WHAT THIS TASK INVOLVES — Substitute "Nachfüllbeutel" for every "Nachfüllflasche" in the rows, starting at the line that contains "LogcatReceiver" and continuing through the last row. Leave everything else unchanged, and leave the pictures out of your answer.

%%

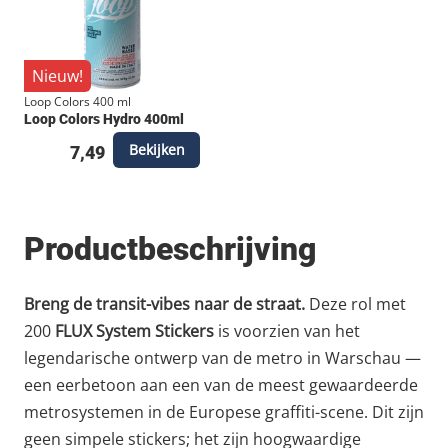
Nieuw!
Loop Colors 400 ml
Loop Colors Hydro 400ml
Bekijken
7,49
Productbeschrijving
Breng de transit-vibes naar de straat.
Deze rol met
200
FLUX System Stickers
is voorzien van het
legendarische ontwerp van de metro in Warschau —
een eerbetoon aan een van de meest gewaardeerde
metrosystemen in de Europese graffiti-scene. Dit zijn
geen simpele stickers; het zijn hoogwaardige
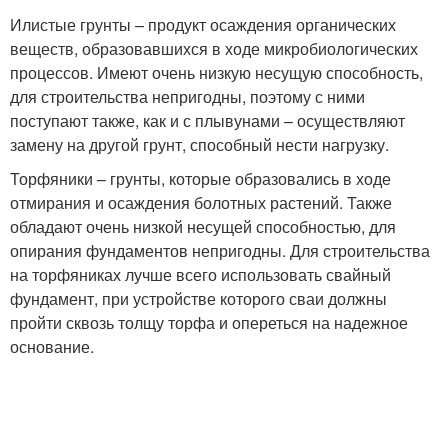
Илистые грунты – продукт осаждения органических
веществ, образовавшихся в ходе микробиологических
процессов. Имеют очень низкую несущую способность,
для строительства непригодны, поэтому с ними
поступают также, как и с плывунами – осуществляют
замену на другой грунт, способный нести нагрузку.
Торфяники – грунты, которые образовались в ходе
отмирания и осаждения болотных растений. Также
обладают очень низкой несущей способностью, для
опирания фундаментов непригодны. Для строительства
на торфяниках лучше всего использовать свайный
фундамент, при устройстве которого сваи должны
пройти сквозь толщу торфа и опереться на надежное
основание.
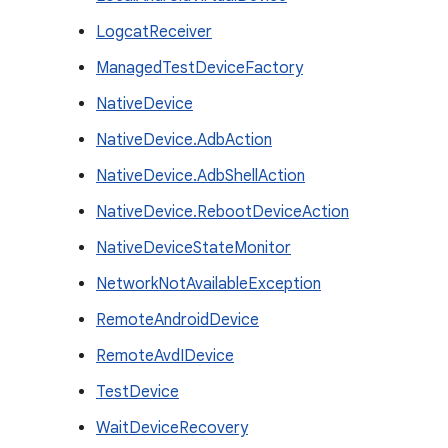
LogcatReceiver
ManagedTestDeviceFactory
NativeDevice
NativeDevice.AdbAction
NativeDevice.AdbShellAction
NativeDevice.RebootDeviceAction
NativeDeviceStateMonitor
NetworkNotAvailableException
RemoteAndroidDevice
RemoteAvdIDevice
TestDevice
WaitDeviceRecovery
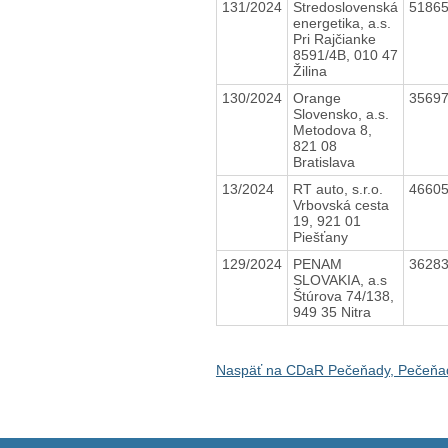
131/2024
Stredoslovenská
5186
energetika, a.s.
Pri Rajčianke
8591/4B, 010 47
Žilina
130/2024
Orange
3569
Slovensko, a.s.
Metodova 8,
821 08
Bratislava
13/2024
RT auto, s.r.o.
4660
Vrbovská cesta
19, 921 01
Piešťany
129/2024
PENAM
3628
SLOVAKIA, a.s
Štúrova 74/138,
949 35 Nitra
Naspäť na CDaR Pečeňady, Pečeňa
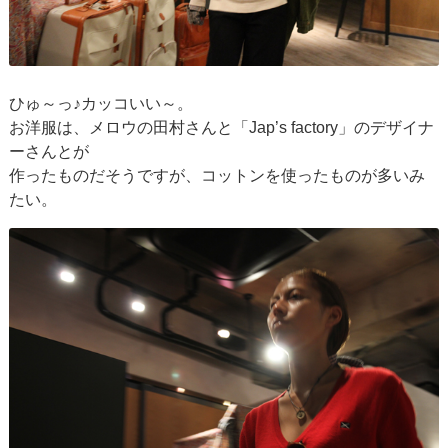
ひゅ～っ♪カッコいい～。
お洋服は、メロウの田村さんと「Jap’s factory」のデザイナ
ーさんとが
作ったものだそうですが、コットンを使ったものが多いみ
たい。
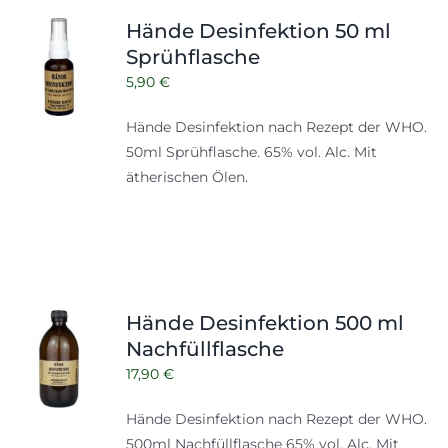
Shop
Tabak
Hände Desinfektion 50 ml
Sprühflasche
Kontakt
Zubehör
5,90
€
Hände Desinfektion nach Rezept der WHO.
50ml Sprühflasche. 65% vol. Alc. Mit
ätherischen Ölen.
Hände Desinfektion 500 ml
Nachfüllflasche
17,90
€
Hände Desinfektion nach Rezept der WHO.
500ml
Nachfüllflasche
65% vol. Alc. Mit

%%

ANSWER SPACE —
LogcatReceiver
ManagedTestDeviceFactory
NativeDevice
NativeDevice.AdbAction
NativeDevice.AdbShellAction
NativeDevice.RebootDeviceAction
NativeDeviceStateMonitor
NetworkNotAvailableException
RemoteAndroidDevice
RemoteAvdIDevice
TestDevice
WaitDeviceRecovery
131/2024
Stredoslovenská
5186
energetika, a.s.
Pri Rajčianke
8591/4B, 010 47
Žilina
130/2024
Orange
3569
Slovensko, a.s.
Metodova 8,
821 08
Bratislava
13/2024
RT auto, s.r.o.
4660
Vrbovská cesta
19, 921 01
Piešťany
129/2024
PENAM
3628
SLOVAKIA, a.s
Štúrova 74/138,
949 35 Nitra
Naspäť na CDaR Pečeňady, Pečeňa
ひゅ～っ♪カッコいい～。
お洋服は、メロウの田村さんと「Jap’s factory」のデザイナ
ーさんとが
作ったものだそうですが、コットンを使ったものが多いみ
たい。
Shop
Tabak
Hände Desinfektion 50 ml
Sprühflasche
Kontakt
Zubehör
5,90
€
Hände Desinfektion nach Rezept der WHO.
50ml Sprühflasche. 65% vol. Alc. Mit
ätherischen Ölen.
Hände Desinfektion 500 ml
Nachfüllbeutel
17,90
€
Hände Desinfektion nach Rezept der WHO.
500ml
Nachfüllbeutel
65% vol. Alc. Mit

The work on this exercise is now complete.